• _Dataset excerpts_:
──────────────────────────────

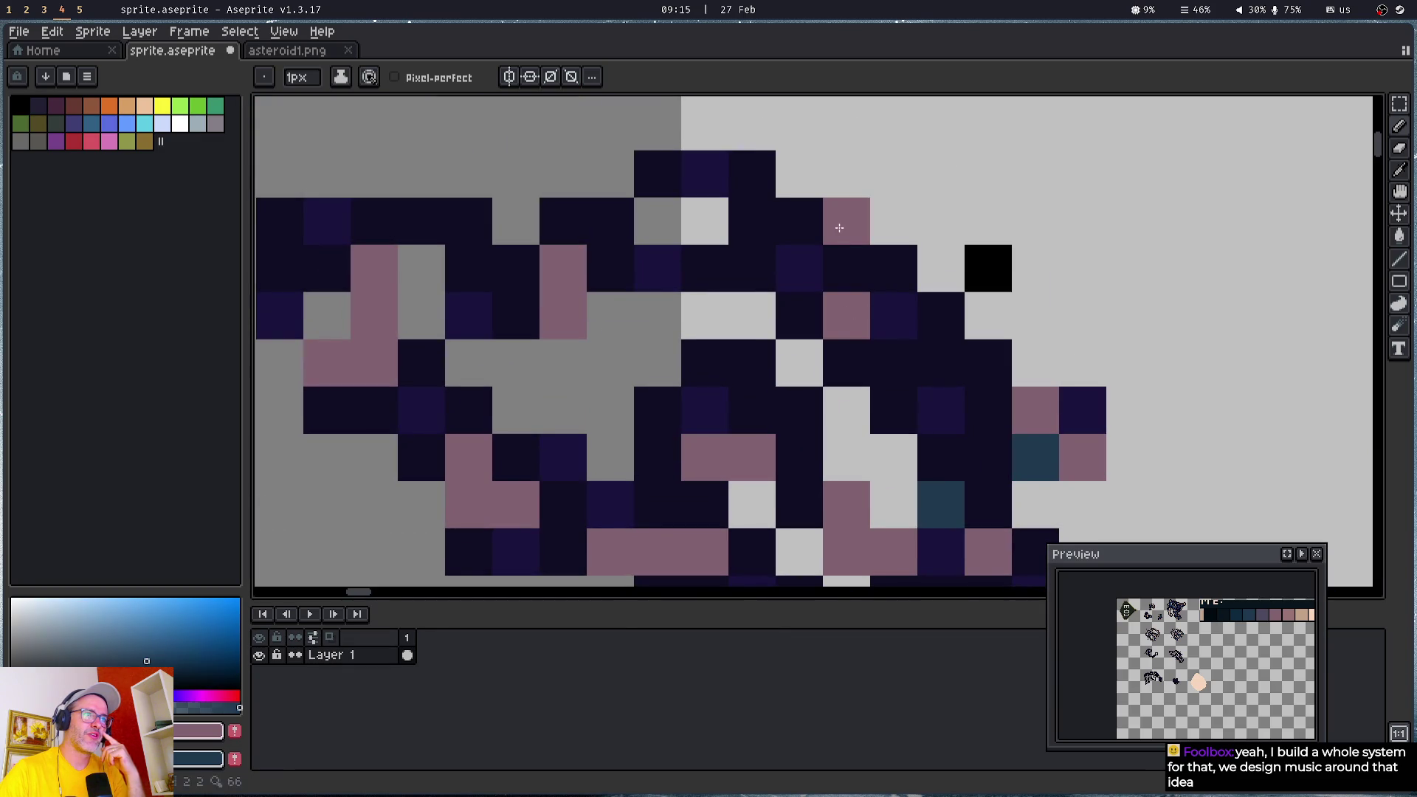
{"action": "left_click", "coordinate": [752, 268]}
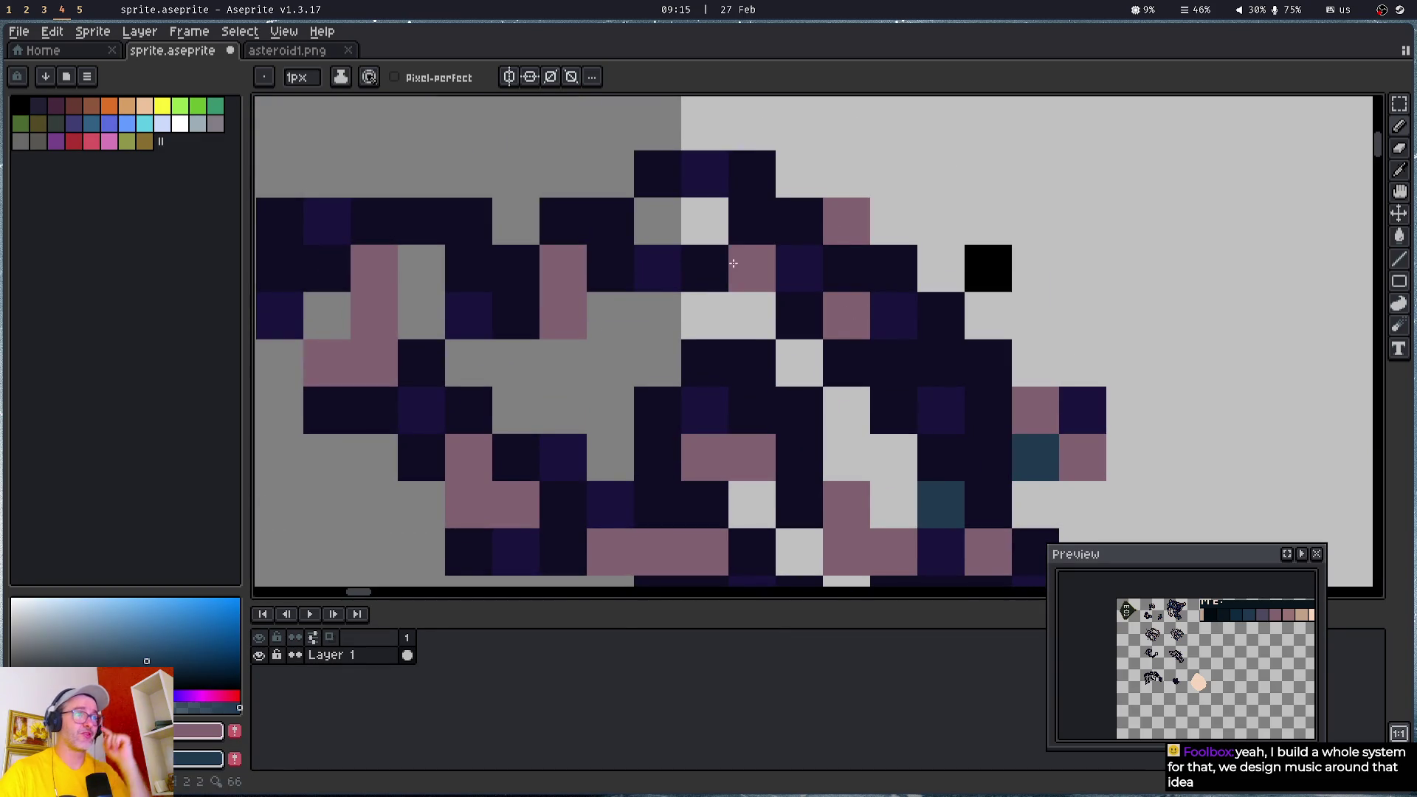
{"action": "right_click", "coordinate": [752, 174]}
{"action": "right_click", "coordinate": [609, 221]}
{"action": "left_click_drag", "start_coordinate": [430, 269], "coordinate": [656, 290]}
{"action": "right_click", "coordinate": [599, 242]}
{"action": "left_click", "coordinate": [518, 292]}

──────────────────────────────

• _Task to carry out_:
Transcribe every record exactly and omit each image.

• _Reply_:
{"action": "left_click", "coordinate": [752, 268]}
{"action": "right_click", "coordinate": [752, 174]}
{"action": "right_click", "coordinate": [609, 221]}
{"action": "left_click_drag", "start_coordinate": [430, 269], "coordinate": [656, 290]}
{"action": "right_click", "coordinate": [599, 242]}
{"action": "left_click", "coordinate": [518, 292]}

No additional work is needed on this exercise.